Taxes should be neutral, and the margin tax favors certain industries, practices, and business types by design. The margin tax isn’t neutral for a variety of reasons. First of all, there are two separate rates—0.5 percent for businesses “primarily engaged in wholesale or retail trade” and 1.0 percent for everyone else. Businesses with sufficiently low revenues have another separate rate. Second, it isn’t horizontally equitable, meaning that businesses that are similarly situated don’t face the same liability. For example, as described by the Texas Taxpayers and Research Association (TTARA):

[T]he retail outlet of a manufacturer may be taxed at one percent because the combined group of companies may be classified as a manufacturer. In contrast, an independently-owned retail store is classified as a retailer and pays a half percent tax rate…A company that hires its own employees may deduct salaries as compensation; however, a company engaged in the same line of business that chooses to use independent contractors to conduct its operations may not. Companies in the business of renting equipment may not deduct the cost of their equipment as cost of goods sold, while companies that sell that same equipment may. As a retailer, the company selling equipment will also qualify for a lower tax rate, while the rental company will not because they are considered to be engaged in providing services.

(Note that these observations are based on the law as of October 2011.) The tax treats businesses differently based on the industry in which they operate, how they are organized, and on minute operating and organizational details. Again, this implicitly favors certain activities over others—something the tax code shouldn’t do.

Back to Square One. Unfortunately, Texas is right back where it began.
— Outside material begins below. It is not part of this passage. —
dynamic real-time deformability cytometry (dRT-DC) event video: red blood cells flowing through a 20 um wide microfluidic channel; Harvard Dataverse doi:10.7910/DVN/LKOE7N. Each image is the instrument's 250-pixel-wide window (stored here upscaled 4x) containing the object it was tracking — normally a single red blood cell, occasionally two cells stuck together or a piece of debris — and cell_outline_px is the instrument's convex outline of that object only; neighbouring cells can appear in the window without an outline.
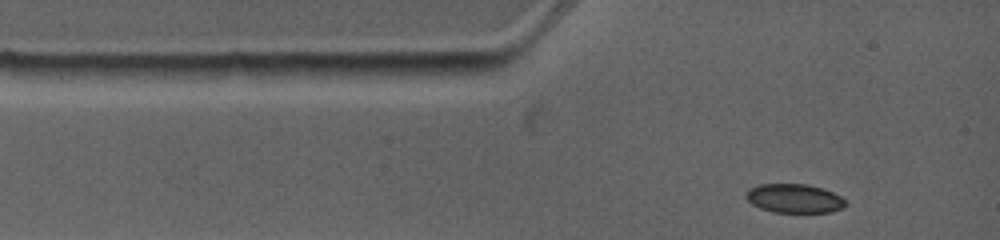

Last month, the school financing system was again deemed unconstitutional by the same District Judge that ruled on the system in 2005. (This had been the impetus for enacting the tax in the first place.) The decision will likely be appealed to the Texas Supreme Court, which could result in more than a year of additional litigation time. In the meantime, perhaps this will provide the needed impetus for Texas to find a more efficient way to fund state operations, rather than relying on a tax that is complicated and confusing, generates wasteful costs, and creates economic distortions.